1. ## [SOLVED] Complicated Vector Problem.

The Problem is:

"A horseman left the village A at point $(1,4)$ and began riding along a straight road whose direction was given by the vector v=7i+4j. The at some point he turned at a right angle; He never changed direction again until he arrived in the village [LaTeX ERROR: Convert failed] at the point with the coordinates (8,13). At the point where he made the turn he buried a jar full of silver coins, Unfortunately, he forgot the coordinates of the point. Find the point.

So I drew the graph and labeled the point where he changed direction as $C$ with the coordinates $(x,y)$. This means the vector $CA$ is <x-1, y-4> and the vector $BC$ is <8-x,13-y>.

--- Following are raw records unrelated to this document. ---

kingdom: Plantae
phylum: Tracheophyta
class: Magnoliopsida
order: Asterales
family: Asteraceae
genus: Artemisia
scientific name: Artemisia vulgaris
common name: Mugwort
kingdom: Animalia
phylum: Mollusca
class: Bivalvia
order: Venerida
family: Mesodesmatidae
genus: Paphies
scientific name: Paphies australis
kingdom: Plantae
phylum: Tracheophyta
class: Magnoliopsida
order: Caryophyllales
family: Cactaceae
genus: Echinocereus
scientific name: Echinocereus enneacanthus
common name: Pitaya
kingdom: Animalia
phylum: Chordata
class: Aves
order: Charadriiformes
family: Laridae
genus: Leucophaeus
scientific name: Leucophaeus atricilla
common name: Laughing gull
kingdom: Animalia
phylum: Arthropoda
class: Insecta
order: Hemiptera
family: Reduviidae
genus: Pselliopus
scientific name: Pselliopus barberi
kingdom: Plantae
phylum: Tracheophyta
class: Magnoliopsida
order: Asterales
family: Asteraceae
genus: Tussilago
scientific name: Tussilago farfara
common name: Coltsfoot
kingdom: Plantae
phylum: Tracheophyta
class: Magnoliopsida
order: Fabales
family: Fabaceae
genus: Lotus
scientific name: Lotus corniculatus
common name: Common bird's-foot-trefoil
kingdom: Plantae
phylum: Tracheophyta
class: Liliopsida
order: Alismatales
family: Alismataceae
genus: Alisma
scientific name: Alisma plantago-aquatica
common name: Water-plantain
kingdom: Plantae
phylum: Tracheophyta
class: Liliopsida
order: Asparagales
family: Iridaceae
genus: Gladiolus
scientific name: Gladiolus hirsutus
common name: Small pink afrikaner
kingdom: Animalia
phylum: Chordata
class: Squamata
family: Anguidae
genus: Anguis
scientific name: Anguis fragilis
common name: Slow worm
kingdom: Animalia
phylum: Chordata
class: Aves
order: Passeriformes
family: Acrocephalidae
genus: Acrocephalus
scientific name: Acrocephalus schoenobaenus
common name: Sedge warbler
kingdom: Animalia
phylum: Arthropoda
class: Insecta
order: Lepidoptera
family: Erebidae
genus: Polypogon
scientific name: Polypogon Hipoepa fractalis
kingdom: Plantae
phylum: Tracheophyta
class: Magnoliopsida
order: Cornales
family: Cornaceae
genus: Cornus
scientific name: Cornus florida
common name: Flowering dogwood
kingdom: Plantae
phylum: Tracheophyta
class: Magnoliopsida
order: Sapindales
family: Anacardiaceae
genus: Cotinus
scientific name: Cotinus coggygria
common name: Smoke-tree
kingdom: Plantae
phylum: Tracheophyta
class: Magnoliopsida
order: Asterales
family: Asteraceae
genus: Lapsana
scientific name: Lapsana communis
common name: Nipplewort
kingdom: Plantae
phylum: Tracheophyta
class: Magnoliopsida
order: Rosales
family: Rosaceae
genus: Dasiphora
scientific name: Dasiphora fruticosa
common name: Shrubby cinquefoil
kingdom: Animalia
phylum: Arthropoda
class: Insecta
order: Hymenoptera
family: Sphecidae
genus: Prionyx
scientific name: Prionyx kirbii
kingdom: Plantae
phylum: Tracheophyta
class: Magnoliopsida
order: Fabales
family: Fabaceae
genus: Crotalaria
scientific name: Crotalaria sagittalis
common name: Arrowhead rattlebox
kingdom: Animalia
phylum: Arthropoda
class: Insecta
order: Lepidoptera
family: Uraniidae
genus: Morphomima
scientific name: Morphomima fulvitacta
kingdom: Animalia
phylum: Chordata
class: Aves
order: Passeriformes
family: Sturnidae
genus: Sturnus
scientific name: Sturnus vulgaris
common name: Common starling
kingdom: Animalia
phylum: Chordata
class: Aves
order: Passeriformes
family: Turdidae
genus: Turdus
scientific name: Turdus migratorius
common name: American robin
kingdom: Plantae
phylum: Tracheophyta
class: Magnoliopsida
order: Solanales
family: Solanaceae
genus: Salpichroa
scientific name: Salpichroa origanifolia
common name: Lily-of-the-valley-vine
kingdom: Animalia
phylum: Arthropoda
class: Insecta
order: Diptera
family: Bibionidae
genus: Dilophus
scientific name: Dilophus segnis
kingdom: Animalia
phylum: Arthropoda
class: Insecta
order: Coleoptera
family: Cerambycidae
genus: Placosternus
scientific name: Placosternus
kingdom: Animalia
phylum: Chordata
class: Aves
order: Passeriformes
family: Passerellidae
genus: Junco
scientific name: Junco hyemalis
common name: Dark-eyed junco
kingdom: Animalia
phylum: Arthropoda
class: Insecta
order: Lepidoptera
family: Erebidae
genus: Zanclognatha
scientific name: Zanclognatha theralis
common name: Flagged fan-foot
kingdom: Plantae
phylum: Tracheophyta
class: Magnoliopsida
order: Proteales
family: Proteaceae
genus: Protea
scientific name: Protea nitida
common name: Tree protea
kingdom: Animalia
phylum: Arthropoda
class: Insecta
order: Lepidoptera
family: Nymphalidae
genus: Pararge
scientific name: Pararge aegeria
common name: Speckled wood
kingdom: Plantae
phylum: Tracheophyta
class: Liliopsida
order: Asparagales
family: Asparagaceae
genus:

Next, I worked out the dot product of the two vectors to be (x-1)(8-x)+(y-4)(13-y)=0 It has to be equal to 0 since the angle is a right angle and it is orthogonal. Been working on this problem for about 45 minutes, and have no idea how to solve it. Any help is appreciated.

2. ## Re: Complicated Vector Problem.

Think in a triangle. Try doing the problem in terms of projections. You can tell that the vector $AX$ ( $X=(x,y)$ the unknown point) is the projection of $AB$ onto the direction vector $v=\{7,4\}$ (since there is a right angle).
So you write: $AX=proj_{\{7,4\}}AB$. Then you have $AX=\left(\frac{\{7,9\}\cdot \{7,4\}}{\{7,4\}\cdot \{7,4\}}\right)\{7,4\}$.
Solving this results in $AX = \dfrac{17}{13}\cdot\{7,4\}=\left\{\dfrac{119}{13}, \dfrac{68}{13} \right\}$.
As $AX=X-A\Rightarrow X=\left\{\dfrac{119}{13}, \dfrac{68}{13} \right\}+\{1,4\}=\left\{\dfrac{132}{13}, \dfrac{120}{13} \right\}$.

Now you could use the fact that $AX\cdot XB=0$ to check if the answer is correct.

3. ## Re: Complicated Vector Problem.

Thanks! I didn't think about it in terms of projections. This helps a lot.